Stop seeing any mental health professional who:

  • Encourages the reparation or reunification of your relationship with your abuser
  • Makes you feel guilty or responsible for what has happened to you
  • Shames or blames you
  • Talks about your symptoms but has not gotten to your core issue
  • Invalidates your experience
  • Judges you
  • Gets frustrated with your lack of progress
  • Sides with your abuser

Working with the right practitioner on a weekly basis, you should experience some relief within a month or two.
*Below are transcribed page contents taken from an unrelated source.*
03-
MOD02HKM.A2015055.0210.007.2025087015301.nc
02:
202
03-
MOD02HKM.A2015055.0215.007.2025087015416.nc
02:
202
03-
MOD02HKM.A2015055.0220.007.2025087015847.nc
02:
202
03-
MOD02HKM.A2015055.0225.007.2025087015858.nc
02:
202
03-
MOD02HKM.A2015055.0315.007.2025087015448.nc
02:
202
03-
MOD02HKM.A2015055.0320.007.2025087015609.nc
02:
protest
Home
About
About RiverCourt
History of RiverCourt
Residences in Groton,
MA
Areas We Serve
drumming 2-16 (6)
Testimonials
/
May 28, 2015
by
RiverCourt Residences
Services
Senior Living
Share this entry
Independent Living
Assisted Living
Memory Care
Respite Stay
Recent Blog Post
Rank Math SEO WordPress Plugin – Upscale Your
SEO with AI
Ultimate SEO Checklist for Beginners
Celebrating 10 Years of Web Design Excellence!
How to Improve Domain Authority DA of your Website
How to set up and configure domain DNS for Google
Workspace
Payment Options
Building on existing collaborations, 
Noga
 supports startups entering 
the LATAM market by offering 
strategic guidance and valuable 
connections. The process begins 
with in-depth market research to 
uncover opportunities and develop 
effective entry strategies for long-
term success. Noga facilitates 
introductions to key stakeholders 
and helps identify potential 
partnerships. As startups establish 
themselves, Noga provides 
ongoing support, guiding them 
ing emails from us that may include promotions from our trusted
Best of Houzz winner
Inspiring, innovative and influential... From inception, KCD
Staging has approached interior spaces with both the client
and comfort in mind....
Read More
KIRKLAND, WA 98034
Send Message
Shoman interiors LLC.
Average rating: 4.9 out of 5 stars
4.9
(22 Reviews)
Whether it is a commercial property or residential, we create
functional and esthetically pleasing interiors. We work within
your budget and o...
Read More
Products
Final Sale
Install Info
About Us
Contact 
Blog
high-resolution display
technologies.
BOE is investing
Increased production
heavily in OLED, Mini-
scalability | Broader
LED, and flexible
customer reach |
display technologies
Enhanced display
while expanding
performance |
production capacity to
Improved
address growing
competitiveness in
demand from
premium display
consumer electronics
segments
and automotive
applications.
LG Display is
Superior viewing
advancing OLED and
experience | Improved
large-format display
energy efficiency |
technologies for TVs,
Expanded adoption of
If you don’t feel that the person you are seeing is the right fit for you or you are not progressing, stop seeing him or her. But please don’t give up on the process. Just find someone who is better equipped to help you.

Be sure to see the process through to the end. Continue working with your counselor, coach or therapist until you feel strong enough and stable enough to manage on your own.

You have suffered enough. Now it is time to heal.